Start of Block

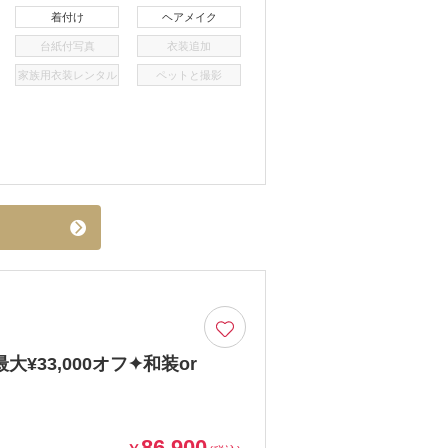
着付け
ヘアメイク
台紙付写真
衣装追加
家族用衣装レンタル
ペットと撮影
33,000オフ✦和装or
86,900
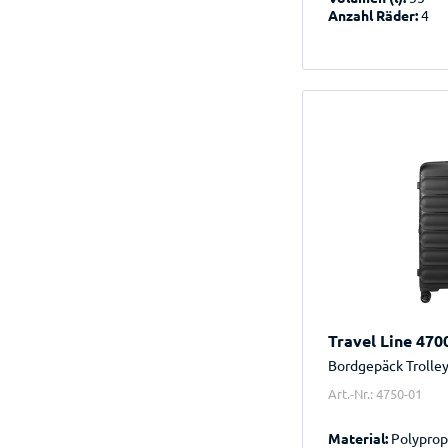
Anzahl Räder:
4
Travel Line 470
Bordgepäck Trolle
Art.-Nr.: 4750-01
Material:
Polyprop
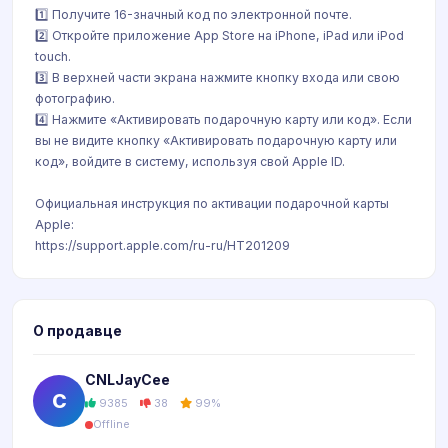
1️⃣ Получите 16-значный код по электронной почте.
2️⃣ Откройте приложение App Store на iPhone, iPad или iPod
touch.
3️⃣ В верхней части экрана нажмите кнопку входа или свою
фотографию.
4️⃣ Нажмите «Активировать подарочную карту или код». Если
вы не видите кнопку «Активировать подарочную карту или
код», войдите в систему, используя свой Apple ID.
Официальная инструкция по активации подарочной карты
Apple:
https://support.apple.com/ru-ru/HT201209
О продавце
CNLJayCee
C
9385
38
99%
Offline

End of Block
Start of Block

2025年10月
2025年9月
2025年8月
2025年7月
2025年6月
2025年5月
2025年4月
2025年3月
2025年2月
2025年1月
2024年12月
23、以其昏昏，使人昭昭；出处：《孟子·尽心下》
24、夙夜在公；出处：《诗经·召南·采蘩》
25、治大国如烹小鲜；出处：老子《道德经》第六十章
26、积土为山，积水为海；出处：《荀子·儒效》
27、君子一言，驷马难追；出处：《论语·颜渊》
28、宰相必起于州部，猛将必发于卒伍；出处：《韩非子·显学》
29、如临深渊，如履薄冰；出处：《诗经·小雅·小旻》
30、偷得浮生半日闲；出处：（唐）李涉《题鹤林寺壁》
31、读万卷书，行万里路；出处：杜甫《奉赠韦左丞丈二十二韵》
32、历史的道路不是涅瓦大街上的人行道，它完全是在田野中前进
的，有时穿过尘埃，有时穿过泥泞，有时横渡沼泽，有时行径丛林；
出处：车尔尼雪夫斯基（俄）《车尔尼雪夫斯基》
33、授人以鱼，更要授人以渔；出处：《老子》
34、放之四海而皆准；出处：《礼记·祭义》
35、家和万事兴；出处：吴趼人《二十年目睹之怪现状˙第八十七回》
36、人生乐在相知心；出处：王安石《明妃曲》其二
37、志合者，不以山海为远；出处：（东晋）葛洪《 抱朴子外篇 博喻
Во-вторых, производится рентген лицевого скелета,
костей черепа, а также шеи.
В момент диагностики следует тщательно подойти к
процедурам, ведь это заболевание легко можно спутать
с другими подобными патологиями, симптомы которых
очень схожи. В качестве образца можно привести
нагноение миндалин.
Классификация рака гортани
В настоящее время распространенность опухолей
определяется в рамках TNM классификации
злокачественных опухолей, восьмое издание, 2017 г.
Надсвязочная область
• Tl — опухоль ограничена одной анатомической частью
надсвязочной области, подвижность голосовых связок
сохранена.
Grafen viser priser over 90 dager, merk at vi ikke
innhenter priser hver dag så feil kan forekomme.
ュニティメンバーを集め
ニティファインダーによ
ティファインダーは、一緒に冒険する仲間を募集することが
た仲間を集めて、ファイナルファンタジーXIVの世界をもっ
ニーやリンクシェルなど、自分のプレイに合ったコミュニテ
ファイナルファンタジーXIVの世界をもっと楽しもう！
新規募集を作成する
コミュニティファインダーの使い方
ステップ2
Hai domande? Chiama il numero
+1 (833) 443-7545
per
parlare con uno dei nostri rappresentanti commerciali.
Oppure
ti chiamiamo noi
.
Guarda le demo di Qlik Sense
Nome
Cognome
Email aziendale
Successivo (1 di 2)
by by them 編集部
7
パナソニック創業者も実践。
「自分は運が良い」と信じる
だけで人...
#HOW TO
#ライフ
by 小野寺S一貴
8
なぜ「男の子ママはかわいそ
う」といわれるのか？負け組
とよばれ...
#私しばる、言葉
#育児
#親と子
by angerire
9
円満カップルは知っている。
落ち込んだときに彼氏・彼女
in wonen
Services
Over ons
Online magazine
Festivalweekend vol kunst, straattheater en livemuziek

End of Block

Count the lines of the entries above that contain the string "опухолей", treating uppercase and lowercase as distinct. Give only the number.

2